This Weeks’ DVD Releases


(Click on title to see the film’s trailer)

Kelly & Cal **½ Directed by Jen McGowan. Juliette Lewis. Struggling with the challenges of parenthood, a dispirited young mother (Lewis) finds an unlikely friend and confidante in her paralyzed teenage neighbor (Jonny Weston). It’s easy to see how an unhappy transition to suburban mommyhood might be enough to unhinge any self-respecting former punk rocker but, even so, it’s a little hard to take the angst-ridden mid-life shenanigans in Kelly & Cal seriously.

The Equalizer **½ Directed by Antoine Fuqua. Denzel Washington, Chloë Grace Moretz, Melissa Leo, Bill Pulman. A former intelligence operative comes out of retirement to help a young prostitute, only to end up in the Russian Mafia’s crosshairs. Bring on the sequel please, because, as fine as Denzel is, director Fuqua’s film is not so good — a self-consciously stylized, stop-and-start hodgepodge of Death Wish street vengeance, Bond-style Russian villainy, and moodily shot Boston locales.

Tusk ** Directed by Kevin Smith. Michael Parks, Justin Long, Haley Joel Osment, Genesis Rodriguez. When podcaster Wallace Bryton goes missing in the backwoods of Manitoba while interviewing a mysterious seafarer named Howard Howe, his best friend Teddy and girlfriend Allison team with an ex-cop to look for him. This is not a particularly good movie, but the vivid anxiety dream at its heart makes it one of the most personal films this writer-director has ever made.

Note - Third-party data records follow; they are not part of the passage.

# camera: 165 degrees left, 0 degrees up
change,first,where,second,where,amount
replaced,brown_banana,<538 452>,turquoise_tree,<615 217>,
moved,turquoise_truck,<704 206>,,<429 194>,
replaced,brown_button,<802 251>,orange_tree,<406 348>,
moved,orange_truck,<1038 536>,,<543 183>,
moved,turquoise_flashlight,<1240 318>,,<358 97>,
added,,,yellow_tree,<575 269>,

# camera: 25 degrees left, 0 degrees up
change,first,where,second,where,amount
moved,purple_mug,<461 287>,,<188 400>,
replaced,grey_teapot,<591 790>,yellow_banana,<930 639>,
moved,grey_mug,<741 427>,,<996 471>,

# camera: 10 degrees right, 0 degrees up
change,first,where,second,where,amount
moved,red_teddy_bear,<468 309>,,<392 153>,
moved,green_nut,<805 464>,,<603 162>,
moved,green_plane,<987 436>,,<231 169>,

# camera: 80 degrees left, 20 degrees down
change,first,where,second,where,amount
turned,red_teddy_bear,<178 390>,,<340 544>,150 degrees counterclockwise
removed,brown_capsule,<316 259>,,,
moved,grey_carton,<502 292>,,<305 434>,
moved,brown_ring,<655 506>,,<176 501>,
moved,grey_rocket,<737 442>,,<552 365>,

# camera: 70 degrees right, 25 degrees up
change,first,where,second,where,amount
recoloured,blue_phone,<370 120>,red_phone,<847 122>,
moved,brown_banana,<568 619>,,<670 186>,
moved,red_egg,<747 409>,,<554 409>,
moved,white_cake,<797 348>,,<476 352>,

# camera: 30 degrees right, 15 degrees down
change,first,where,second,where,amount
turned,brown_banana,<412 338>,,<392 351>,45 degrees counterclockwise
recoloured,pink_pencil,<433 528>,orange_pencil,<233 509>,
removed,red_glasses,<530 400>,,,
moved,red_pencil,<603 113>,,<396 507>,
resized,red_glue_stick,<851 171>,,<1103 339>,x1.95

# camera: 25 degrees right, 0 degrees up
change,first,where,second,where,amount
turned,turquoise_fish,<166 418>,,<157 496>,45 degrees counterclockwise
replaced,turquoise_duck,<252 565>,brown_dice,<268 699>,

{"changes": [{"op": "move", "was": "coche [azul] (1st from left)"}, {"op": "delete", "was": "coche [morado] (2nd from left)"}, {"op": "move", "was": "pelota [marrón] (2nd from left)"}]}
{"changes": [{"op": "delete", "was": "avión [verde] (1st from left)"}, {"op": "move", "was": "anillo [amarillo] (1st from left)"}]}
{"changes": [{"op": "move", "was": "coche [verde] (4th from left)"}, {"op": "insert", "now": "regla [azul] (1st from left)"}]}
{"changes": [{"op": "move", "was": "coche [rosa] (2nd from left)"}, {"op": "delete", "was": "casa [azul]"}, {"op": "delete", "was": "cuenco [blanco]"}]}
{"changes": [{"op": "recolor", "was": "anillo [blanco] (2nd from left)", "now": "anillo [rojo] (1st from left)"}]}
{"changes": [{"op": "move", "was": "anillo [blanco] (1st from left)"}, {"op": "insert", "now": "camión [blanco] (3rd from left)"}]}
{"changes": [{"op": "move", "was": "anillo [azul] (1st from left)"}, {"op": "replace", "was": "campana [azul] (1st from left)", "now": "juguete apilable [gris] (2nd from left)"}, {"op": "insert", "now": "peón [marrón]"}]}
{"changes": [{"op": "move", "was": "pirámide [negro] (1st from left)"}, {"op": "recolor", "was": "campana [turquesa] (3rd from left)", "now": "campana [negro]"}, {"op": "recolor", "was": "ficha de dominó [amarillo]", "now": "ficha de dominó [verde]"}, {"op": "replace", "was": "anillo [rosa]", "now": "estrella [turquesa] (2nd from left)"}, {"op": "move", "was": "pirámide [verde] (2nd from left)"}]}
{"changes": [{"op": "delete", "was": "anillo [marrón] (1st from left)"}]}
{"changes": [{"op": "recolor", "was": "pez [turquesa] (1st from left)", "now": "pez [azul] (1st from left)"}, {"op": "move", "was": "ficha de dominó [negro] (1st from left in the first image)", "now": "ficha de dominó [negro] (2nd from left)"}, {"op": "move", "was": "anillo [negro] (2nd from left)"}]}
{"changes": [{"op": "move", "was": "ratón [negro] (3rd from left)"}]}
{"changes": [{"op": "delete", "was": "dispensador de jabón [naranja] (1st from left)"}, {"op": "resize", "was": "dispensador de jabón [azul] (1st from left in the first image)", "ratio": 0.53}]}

Elsa & Fred ** Directed by Michael Radford. After losing his wife, Fred (Christopher Plummer) feels disturbed, confused and alone, so his daughter (Marcia Gay Harden) helps move him into a small apartment where he meets Elsa (Shirley Maclaine). The corny love story is all the more disappointing given the pedigree of the octogenarian actors.

Stephen King’s A Good Marriage Directed by Peter Askin. Joan Allen, Anthony LaPaglia. With a serial killer on the loose and a disheveled stranger stalking her, a devoted wife has further cause for alarm after she unwittingly uncovers an ominous secret about her husband that threatens their happy marriage. Comes off as curiously flat for a movie about a woman who sleeps next to a murderer every night.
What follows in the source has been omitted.